Starting at the line containing "To point directly" and ending at the line containing "Answer: approximately 315°", reproduce those lines of the records, substituting "park bench" for every occurrence of "wooden bench" and leaving everything else unchanged.

**Collected data**
== == ==
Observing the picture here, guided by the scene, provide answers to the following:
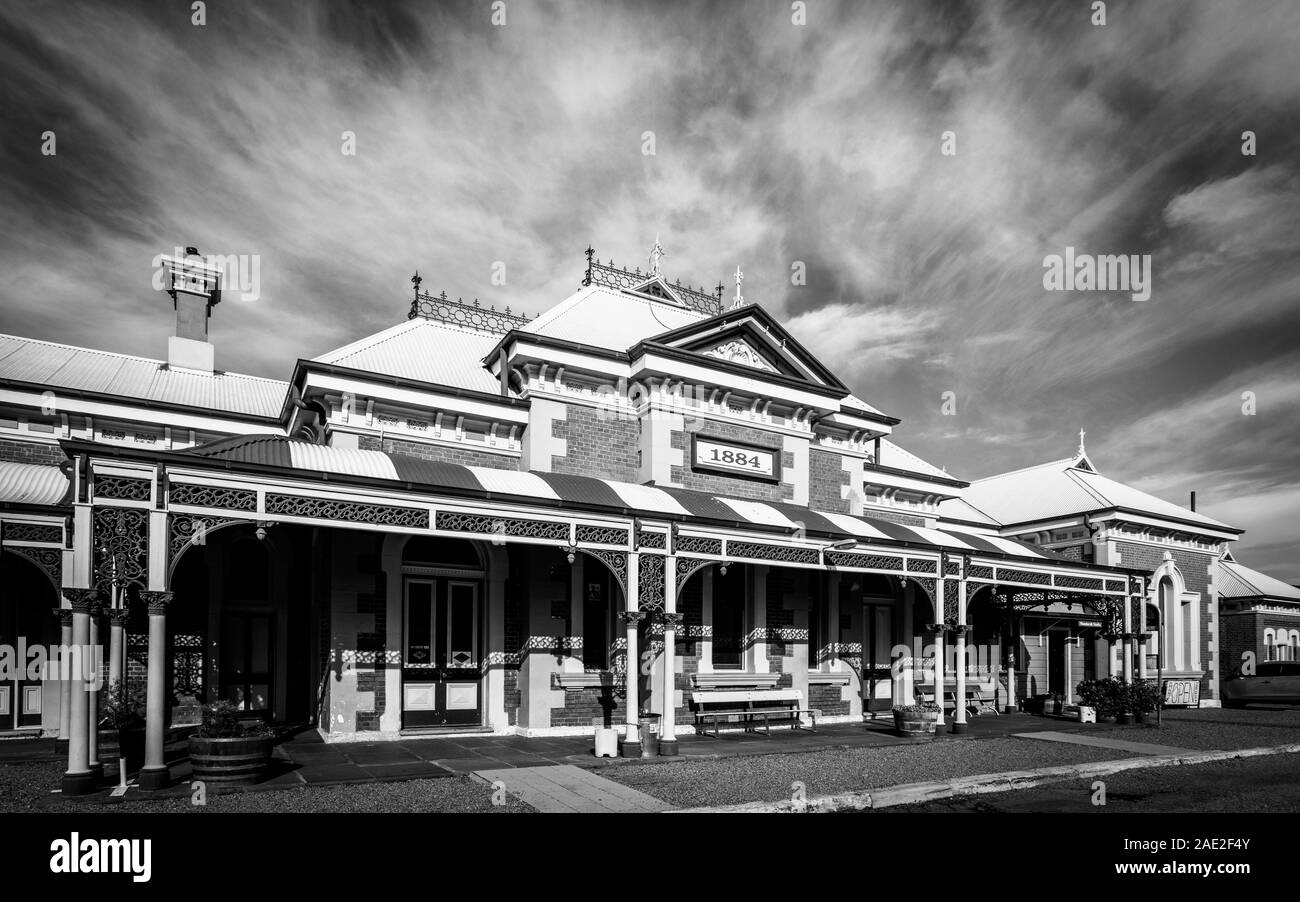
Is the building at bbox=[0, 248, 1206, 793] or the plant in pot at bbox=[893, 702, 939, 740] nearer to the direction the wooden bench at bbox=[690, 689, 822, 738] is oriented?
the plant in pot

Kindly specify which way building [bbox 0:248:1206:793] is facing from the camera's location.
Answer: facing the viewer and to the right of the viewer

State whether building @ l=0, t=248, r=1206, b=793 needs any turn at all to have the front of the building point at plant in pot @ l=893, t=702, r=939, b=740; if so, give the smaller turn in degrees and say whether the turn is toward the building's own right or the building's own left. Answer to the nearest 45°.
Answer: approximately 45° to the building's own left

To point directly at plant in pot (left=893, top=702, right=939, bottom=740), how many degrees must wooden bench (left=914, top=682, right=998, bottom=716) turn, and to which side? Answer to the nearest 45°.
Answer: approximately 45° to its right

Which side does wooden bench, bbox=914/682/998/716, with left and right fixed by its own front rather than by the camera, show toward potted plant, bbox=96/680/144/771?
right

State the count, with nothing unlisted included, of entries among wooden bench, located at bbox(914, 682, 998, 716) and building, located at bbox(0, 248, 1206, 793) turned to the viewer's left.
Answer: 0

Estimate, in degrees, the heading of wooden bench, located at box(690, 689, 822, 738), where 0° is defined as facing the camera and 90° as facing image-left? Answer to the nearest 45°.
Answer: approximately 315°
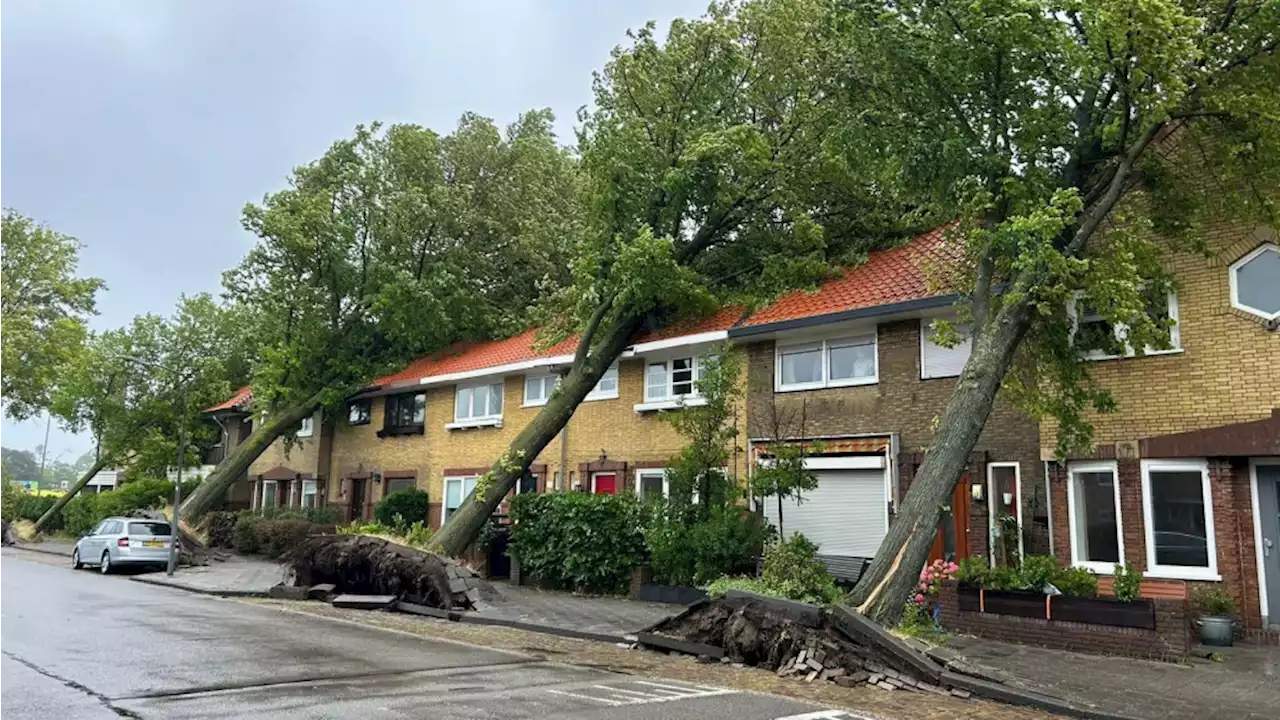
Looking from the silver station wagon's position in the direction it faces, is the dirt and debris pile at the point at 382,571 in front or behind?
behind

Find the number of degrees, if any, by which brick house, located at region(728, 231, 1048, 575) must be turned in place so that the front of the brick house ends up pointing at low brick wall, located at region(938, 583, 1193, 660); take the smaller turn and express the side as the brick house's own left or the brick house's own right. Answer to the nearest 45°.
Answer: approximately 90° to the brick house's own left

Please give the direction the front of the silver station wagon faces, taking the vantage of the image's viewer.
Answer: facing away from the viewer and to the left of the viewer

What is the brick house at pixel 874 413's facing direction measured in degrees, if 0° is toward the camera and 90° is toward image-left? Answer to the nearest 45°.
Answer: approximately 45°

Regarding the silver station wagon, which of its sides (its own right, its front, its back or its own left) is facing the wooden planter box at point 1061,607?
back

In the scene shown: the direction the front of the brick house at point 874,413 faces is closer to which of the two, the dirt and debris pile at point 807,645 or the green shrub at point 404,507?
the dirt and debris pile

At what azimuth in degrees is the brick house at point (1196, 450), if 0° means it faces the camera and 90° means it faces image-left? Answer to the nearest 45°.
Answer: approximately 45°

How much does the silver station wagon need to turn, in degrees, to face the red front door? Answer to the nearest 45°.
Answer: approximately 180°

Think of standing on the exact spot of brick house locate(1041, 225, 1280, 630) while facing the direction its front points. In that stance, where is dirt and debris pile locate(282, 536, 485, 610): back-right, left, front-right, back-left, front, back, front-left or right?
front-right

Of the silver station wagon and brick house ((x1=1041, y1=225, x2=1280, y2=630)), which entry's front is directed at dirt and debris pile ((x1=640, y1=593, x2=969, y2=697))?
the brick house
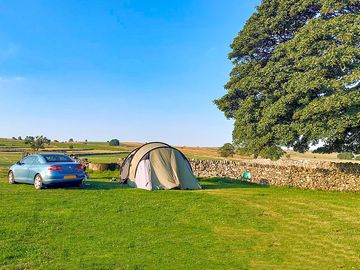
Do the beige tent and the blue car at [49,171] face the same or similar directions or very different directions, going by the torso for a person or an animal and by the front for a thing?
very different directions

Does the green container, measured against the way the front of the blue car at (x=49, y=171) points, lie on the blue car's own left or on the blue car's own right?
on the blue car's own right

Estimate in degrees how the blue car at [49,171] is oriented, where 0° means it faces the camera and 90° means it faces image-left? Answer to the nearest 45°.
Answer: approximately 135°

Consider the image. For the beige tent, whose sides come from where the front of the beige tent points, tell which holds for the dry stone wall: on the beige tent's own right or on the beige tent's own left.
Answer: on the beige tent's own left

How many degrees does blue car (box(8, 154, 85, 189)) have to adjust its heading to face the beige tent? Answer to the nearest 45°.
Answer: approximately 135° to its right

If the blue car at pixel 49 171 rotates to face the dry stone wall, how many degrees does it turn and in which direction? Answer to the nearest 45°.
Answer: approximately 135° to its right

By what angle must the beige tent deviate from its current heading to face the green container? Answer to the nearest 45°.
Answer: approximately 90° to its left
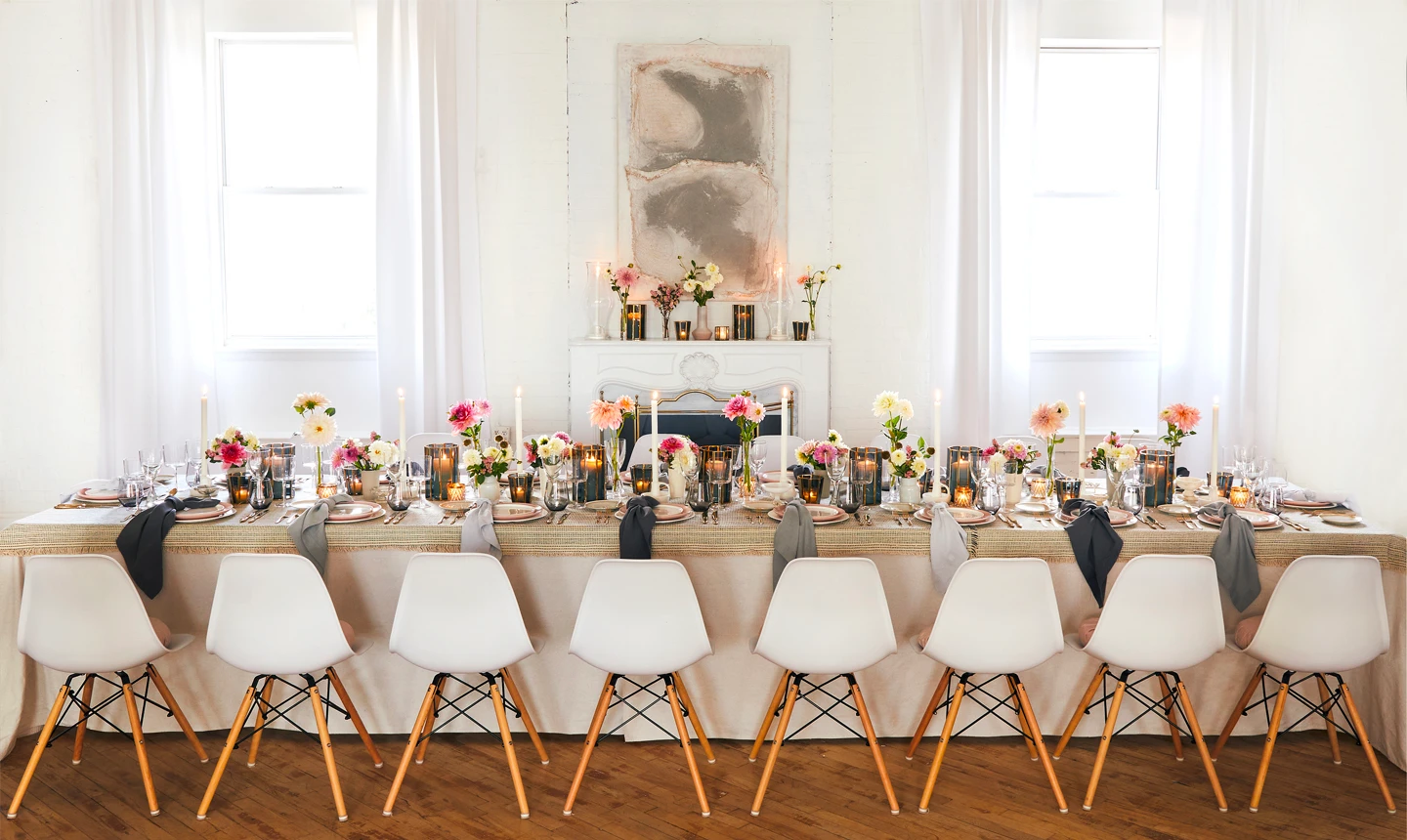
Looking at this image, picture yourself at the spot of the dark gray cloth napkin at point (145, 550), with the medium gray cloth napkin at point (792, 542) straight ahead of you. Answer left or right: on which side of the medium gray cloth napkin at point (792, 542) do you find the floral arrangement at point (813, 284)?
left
== == ==
**Exercise output**
To point directly at plant in pot (left=893, top=702, right=939, bottom=740), how many degrees must park bench (left=914, top=682, right=998, bottom=716) turn, and to which side? Answer to the nearest 45°.
Answer: approximately 45° to its right

Which side does park bench, bbox=914/682/998/716, with left and right fixed by its own front rather than by the camera, show toward potted plant, bbox=96/680/144/771?
right

State the count, with nothing unlisted included, of entries among park bench, located at bbox(914, 682, 998, 716) and building, located at bbox(0, 248, 1206, 793) turned to the viewer's left.
Answer: 0

Estimate, in degrees, the heading of park bench, located at box(690, 689, 822, 738), where 0° is defined as facing the camera and 90° as facing image-left? Answer to the nearest 45°.
Answer: approximately 315°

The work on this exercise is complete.